→ Work item
How many lines in the entries below contain "felt"? Answer with the number only.

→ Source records

Segment Open

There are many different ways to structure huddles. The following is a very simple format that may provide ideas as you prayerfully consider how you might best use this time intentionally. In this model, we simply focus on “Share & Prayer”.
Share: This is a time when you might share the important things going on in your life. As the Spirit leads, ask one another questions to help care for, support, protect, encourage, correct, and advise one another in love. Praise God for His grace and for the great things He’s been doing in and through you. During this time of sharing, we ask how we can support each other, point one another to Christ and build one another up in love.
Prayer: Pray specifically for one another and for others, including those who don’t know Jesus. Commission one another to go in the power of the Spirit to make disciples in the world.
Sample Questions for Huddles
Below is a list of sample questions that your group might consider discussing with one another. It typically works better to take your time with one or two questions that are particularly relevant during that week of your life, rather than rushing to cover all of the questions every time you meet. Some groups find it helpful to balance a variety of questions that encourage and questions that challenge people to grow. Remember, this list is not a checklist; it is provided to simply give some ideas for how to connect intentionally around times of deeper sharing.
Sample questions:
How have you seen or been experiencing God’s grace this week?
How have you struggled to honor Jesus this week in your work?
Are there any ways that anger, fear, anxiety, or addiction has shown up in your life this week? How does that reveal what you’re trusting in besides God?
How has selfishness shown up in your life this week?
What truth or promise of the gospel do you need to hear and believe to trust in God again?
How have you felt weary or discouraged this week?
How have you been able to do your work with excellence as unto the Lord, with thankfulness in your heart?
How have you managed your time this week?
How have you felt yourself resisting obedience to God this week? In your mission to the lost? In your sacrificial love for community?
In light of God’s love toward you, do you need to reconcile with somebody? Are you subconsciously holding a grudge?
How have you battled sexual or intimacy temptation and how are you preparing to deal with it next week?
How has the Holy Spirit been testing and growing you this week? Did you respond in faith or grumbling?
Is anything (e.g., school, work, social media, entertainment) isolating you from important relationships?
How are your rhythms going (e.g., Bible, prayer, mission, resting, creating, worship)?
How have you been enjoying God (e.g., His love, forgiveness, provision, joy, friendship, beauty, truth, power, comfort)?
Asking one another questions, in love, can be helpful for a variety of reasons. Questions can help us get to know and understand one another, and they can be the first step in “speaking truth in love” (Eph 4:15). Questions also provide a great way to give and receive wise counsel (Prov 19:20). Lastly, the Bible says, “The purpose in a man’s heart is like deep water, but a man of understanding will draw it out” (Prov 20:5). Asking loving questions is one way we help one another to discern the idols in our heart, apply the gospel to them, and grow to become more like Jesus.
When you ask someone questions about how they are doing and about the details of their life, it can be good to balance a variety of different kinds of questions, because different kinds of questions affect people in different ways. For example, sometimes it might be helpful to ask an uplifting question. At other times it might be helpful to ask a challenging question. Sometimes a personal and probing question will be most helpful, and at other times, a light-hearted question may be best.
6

Segment Closed

→ Completed task
2